§ **Dokumenttext**:
......
Von Konstruktionsingenieur Carl Kielhorn in
Zehlendorf.
[KIELHORN: Von der diesjährigen Sommerversammlung der Institution
of Naval Architects vom 23. bis 25. Juni]
A) Eine englische Stimme über die
Konkurrenzfähigkeit der deutschen Werften.
Auf der diesjährigen Sommerversammlung der britischen Schiffbautechnischen
Gesellschaft in Glasgow wurde eine Reihe von Vorträgen gehalten, welche zum großen
Teil auch für unsern deutschen Schiffbau von Interesse sind.
......
§ **Aufgabenstellung**:
1/ Wiederhole aus dem Text über die Sommerversammlung alles von "[KIELHORN: Von der" bis hinunter zu "der deutschen Werften.".
2/ Führe den Text über die Sommerversammlung der britischen Schiffbautechnischen Gesellschaft nach seinem letzten Satz weiter.
Die Datensätze werden hierfür nicht gebraucht.
......
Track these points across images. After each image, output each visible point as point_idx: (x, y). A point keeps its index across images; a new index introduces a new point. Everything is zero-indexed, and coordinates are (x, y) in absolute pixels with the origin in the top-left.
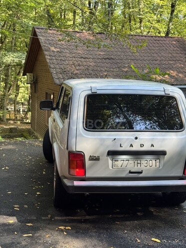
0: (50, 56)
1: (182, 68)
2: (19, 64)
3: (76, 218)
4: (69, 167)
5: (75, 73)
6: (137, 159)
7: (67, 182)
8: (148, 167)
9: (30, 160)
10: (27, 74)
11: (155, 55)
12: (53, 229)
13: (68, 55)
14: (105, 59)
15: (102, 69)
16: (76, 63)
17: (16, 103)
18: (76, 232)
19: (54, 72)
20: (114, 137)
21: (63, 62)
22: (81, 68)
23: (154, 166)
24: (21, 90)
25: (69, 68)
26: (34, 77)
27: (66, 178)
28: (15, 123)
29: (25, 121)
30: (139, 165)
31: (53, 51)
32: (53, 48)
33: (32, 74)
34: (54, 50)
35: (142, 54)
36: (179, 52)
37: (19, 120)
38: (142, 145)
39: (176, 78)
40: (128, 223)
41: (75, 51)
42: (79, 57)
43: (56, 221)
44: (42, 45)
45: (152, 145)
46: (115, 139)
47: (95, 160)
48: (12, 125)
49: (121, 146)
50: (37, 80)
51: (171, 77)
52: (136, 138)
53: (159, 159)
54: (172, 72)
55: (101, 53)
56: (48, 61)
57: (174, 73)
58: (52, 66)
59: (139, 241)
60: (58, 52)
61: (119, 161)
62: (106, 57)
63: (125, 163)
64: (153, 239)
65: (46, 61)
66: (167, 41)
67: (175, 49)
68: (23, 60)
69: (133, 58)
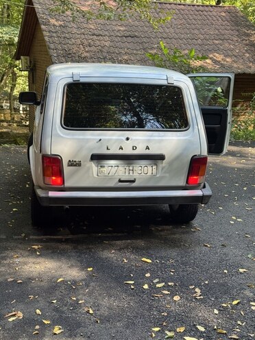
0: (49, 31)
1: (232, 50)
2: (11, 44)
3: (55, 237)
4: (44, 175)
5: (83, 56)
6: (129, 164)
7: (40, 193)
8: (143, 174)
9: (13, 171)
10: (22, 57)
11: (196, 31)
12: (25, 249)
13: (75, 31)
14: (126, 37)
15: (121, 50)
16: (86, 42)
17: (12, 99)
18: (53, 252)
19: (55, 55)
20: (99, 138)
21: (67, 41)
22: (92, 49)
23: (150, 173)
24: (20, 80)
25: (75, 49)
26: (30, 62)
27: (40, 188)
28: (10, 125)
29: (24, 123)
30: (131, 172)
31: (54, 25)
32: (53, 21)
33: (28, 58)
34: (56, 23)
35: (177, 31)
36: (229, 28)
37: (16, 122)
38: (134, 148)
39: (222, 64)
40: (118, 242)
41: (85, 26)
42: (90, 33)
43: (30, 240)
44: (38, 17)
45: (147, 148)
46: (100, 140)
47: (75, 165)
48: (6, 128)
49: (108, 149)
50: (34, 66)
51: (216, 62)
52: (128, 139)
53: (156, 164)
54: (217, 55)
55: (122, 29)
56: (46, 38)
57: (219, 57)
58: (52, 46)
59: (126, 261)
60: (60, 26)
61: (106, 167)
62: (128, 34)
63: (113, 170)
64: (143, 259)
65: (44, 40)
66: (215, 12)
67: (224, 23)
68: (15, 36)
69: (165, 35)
......
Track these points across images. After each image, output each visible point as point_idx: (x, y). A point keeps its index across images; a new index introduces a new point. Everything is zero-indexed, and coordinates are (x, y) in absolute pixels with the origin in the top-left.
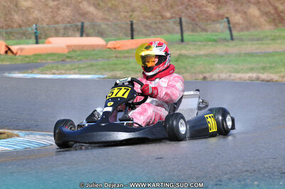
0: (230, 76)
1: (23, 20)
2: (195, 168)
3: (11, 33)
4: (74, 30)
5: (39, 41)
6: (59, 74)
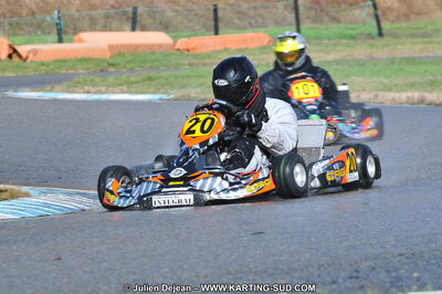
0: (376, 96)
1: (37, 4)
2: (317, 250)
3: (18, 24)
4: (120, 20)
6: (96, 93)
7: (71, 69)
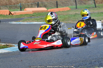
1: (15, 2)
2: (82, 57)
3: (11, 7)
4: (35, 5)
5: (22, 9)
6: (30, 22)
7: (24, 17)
......
§ **Gelöste Aufgaben**:
1/
[KIELHORN: Von der diesjährigen Sommerversammlung der Institution
of Naval Architects vom 23. bis 25. Juni]
A) Eine englische Stimme über die
Konkurrenzfähigkeit der deutschen Werften.

2/
Der erste Vortrag über „Schiffbau-Kontrakte“ von L. Peskett behandelte ein rein kaufmännisches Thema, Welches aber auch für
unsere heimischen Werften von Bedeutung ist. Beim Bau großer Schiffe, namentlich der
Passagierdampfer mit Einrichtungen für mehrere Tausend Passagiere, mit
Gesellschafts- und Prunkräumen der verschiedensten Art und für die verschiedenen
Klassen ist es für die Bauwerft sehr schwierig, in der kurzen Zeit von wenigen
Wochen eine genaue Berechnung aufzustellen, um den Gesamtpreis endgültig festlegen
zu können, zumal während der Bauzeit infolge von Preissteigerungen der Materialien
sich große Unterschiede gegen die ursprüngliche Kalkulation ergeben können.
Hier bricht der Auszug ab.